Reproduce every record exactly as given.

(Change detection outputs)
Content starts

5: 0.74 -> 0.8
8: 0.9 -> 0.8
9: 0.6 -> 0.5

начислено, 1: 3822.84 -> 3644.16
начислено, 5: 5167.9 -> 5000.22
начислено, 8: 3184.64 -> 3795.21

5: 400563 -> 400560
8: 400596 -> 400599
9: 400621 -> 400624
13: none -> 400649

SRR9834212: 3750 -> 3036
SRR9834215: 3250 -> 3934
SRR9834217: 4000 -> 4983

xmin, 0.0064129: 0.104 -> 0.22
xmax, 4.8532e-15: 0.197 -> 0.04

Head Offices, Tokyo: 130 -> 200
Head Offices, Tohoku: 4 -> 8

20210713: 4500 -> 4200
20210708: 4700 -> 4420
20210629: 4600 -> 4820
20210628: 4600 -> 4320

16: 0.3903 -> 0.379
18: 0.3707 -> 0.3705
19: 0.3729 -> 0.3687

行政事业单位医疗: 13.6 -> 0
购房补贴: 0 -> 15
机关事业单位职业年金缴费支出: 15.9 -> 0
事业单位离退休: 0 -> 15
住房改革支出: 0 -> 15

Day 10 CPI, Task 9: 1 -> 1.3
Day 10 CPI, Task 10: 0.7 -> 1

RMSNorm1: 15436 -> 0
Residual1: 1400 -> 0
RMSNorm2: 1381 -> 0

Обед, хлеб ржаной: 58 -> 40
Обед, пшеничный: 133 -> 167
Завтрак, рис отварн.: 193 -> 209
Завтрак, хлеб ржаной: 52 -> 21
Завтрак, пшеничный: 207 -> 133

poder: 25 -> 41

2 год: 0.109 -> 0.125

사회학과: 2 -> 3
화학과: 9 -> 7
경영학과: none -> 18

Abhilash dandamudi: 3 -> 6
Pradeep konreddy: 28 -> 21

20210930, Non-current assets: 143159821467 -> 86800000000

Content ends

» ANSWER SPACE:
5: 0.74 -> 0.8
8: 0.9 -> 0.8
9: 0.6 -> 0.5

начислено, 1: 3822.84 -> 3644.16
начислено, 5: 5167.9 -> 5000.22
начислено, 8: 3184.64 -> 3795.21

5: 400563 -> 400560
8: 400596 -> 400599
9: 400621 -> 400624
13: none -> 400649

SRR9834212: 3750 -> 3036
SRR9834215: 3250 -> 3934
SRR9834217: 4000 -> 4983

xmin, 0.0064129: 0.104 -> 0.22
xmax, 4.8532e-15: 0.197 -> 0.04

Head Offices, Tokyo: 130 -> 200
Head Offices, Tohoku: 4 -> 8

20210713: 4500 -> 4200
20210708: 4700 -> 4420
20210629: 4600 -> 4820
20210628: 4600 -> 4320

16: 0.3903 -> 0.379
18: 0.3707 -> 0.3705
19: 0.3729 -> 0.3687

行政事业单位医疗: 13.6 -> 0
购房补贴: 0 -> 15
机关事业单位职业年金缴费支出: 15.9 -> 0
事业单位离退休: 0 -> 15
住房改革支出: 0 -> 15

Day 10 CPI, Task 9: 1 -> 1.3
Day 10 CPI, Task 10: 0.7 -> 1

RMSNorm1: 15436 -> 0
Residual1: 1400 -> 0
RMSNorm2: 1381 -> 0

Обед, хлеб ржаной: 58 -> 40
Обед, пшеничный: 133 -> 167
Завтрак, рис отварн.: 193 -> 209
Завтрак, хлеб ржаной: 52 -> 21
Завтрак, пшеничный: 207 -> 133

poder: 25 -> 41

2 год: 0.109 -> 0.125

사회학과: 2 -> 3
화학과: 9 -> 7
경영학과: none -> 18

Abhilash dandamudi: 3 -> 6
Pradeep konreddy: 28 -> 21

20210930, Non-current assets: 143159821467 -> 86800000000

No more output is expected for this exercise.